[Before-and-after change data]
- - -

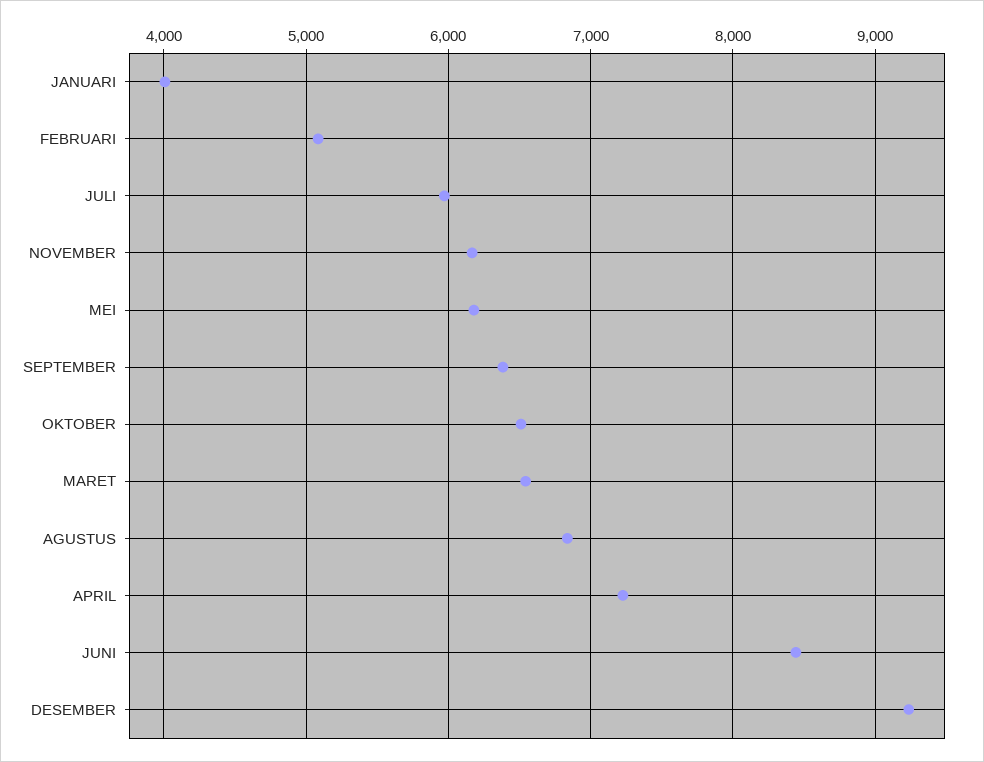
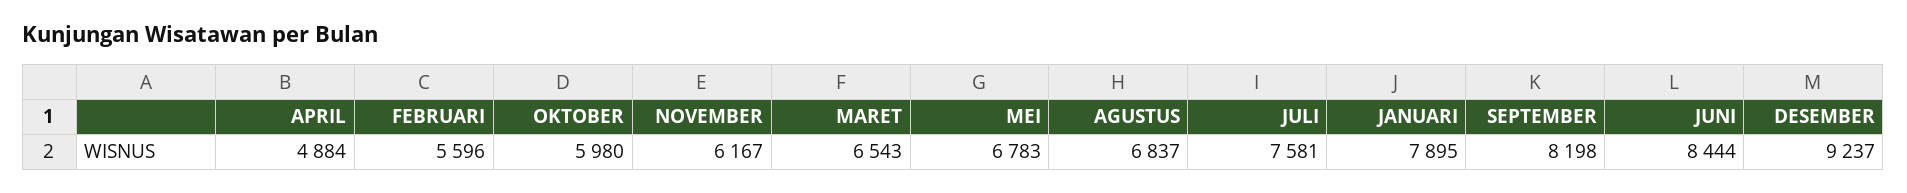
JANUARI: 4000 -> 7895
FEBRUARI: 5100 -> 5596
JULI: 6000 -> 7581
MEI: 6200 -> 6783
SEPTEMBER: 6400 -> 8198
OKTOBER: 6500 -> 5980
APRIL: 7200 -> 4884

- - -

- **Activity**: A verbatim transcription is required of the lines from the one with "SEPTEMBER: 6400 -> 8198" through the final line of the entries above, and of nothing else.

- **Output for this exercise**:
SEPTEMBER: 6400 -> 8198
OKTOBER: 6500 -> 5980
APRIL: 7200 -> 4884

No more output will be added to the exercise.